God knows all things that are from our perspective, past, present, and future

“God knows all things as a Trinitarian eternal being. He knows in ways only God can know things. We finite human creatures know in a finite way what we know. We are incapable of knowing in one grand intuition. Even after we have dwelt in the new heavens and new earth for ten million years and have continued to grow in holiness and understanding we will not be omniscient or simple.”

 

God cannot learn anything new. Perhaps that is a new idea to you? The church, when it has been sound and orthodox, has always confessed this (see the WCF 2.1). It is an implication of at least two of the Triune God’s incommunicable attributes: simplicity and omniscience. Omniscience simply means “all knowledge.” God is all-knowing. Simplicity has to do with God’s essence. God cannot be divided up into parts. We will momentarily delve into these two attributes and how it is that God cannot learn anything or learn anything new.

Before we delve into the niceties of these divine realities (really, a singular divine reality) it would be wise to address at least one biblical passage that seems to suggest that God can learn something new. Let’s turn to Genesis 22:12. In this well-known account of God’s test of Abraham’s faith and consequent obedience concerning the sacrifice of Isaac, the angel of the Lord has a conversation with Abraham and declares to him in the first person (suggesting that this is God himself speaking, I suggest this is a pre-incarnate appearance of the Son) “…now I know that you fear God, seeing you have not withheld your son, your only son from me.” This is not merely an angel declaring that he has learned something new, but God the Son saying this. The Son is essentially God and so equal with the Father and the Holy Spirit (although he knows in a modally different way from the Father and the Spirit). What do we do with this?
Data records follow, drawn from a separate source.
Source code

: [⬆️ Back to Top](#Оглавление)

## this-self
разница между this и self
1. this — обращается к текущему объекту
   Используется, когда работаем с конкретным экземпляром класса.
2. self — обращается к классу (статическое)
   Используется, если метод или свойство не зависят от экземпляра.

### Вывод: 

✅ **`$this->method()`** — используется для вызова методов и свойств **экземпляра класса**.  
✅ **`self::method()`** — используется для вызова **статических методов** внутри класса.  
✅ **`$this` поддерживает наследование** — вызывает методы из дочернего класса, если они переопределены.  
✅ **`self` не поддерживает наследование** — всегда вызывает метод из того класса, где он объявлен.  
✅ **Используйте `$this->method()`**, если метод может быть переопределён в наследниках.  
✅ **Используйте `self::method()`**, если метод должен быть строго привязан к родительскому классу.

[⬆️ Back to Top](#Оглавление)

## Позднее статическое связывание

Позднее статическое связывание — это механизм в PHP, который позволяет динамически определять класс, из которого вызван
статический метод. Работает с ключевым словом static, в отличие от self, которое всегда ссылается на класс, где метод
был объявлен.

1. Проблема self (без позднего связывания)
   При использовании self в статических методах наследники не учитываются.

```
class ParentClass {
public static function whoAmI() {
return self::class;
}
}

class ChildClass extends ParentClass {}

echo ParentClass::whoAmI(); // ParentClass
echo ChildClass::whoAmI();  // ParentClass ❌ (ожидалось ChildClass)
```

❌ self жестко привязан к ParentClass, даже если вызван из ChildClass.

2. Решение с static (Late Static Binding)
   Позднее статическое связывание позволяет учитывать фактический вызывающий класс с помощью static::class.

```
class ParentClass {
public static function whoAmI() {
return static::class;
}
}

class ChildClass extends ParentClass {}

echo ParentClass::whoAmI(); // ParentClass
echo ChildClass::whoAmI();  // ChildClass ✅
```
As John Calvin pointed out years ago, God condescends to communicate with us in ways that we can understand him much as a parent will speak in very basic ways to a young child so to enable the child to understand truly but not totally. This is how God communicates with us about himself. We err when we treat language about God, which he speaks about himself in Scripture, as if it unveiled absolutely everything that could be said about him. God’s thoughts are so much higher than our thoughts and he is so much greater and grander than all that we can think or imagine (Isaiah 55:8). It is not the case that God cannot communicate with us in our language and in ways we can understand. Indeed, he can, but there is divine mystery entailed in the least thing God reveals about himself. All this is to say that God is not a man that he should repent (and where Scripture says he repents God is once again condescending to our level and is speaking in ways we finite creatures can understand and relate to). We can rest in God’s Word and words to us. They are utterly true and reliable. But they are not exhaustive. Finite creatures cannot totally and exhaustively understand and appreciate an infinite Creator.
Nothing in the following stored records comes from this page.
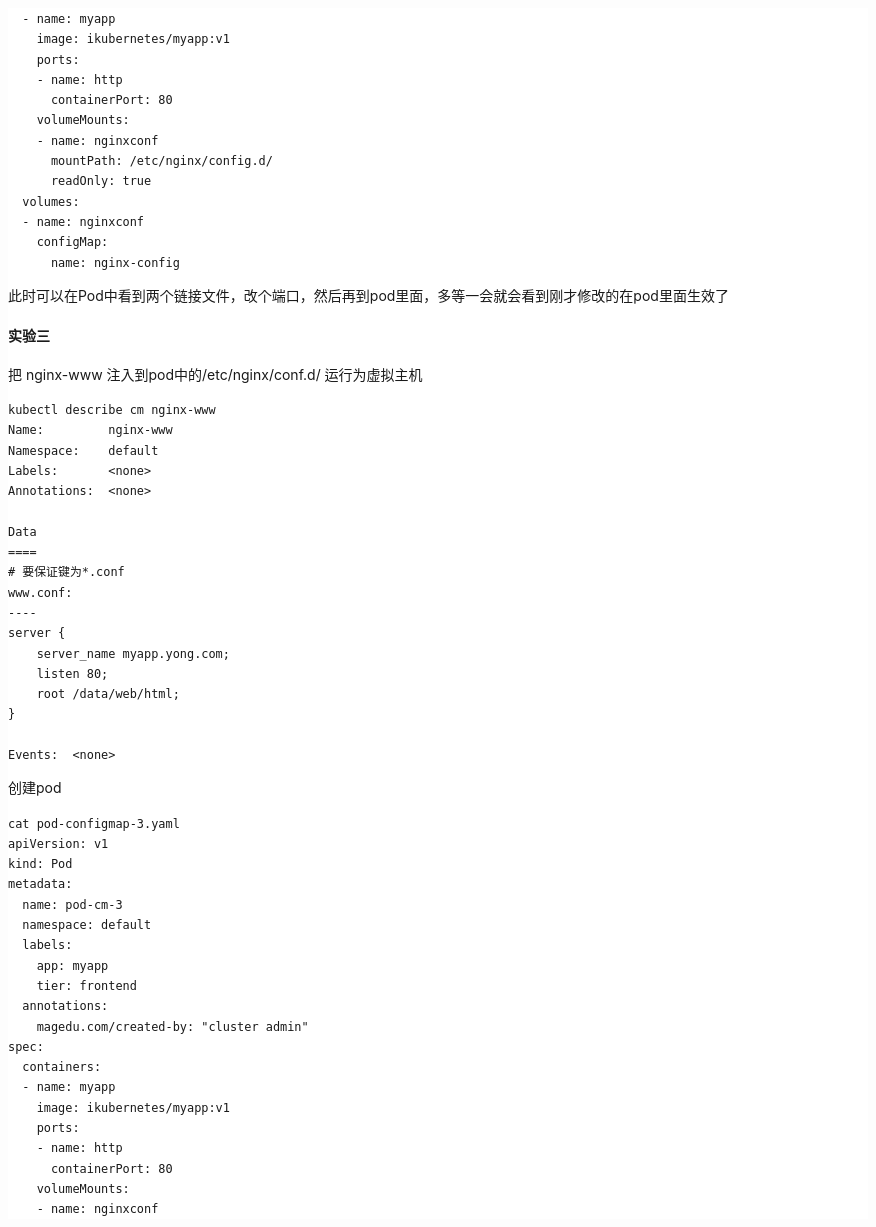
 ```shell
  - name: myapp
    image: ikubernetes/myapp:v1
    ports: 
    - name: http
      containerPort: 80
    volumeMounts:
    - name: nginxconf
      mountPath: /etc/nginx/config.d/
      readOnly: true
  volumes:
  - name: nginxconf
    configMap:
      name: nginx-config
```

此时可以在Pod中看到两个链接文件，改个端口，然后再到pod里面，多等一会就会看到刚才修改的在pod里面生效了

#### 实验三

把 nginx-www 注入到pod中的/etc/nginx/conf.d/ 运行为虚拟主机

```
kubectl describe cm nginx-www
Name:         nginx-www
Namespace:    default
Labels:       <none>
Annotations:  <none>

Data
====
# 要保证键为*.conf  
www.conf:
----
server {
    server_name myapp.yong.com;
    listen 80;
    root /data/web/html;
}

Events:  <none>

```

创建pod

```
cat pod-configmap-3.yaml 
apiVersion: v1 
kind: Pod
metadata:
  name: pod-cm-3
  namespace: default
  labels:
    app: myapp
    tier: frontend
  annotations:
    magedu.com/created-by: "cluster admin"
spec:
  containers:
  - name: myapp
    image: ikubernetes/myapp:v1
    ports: 
    - name: http
      containerPort: 80
    volumeMounts:
    - name: nginxconf
```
Now back to the two incommunicable attributes we briefly considered earlier. Unlike things like goodness and justice and righteousness and holiness which God calls us to emulate and imitate in our own finite and limited way, incommunicable attributes are aspects of God’s nature which make him who and what he is and without which he could not be God. Even this way of talking about his attributes is a condescension of great moment. We noted that God is all-knowing and that he is not composed of parts that are prior to and more basic than himself. God is omniscient and simple.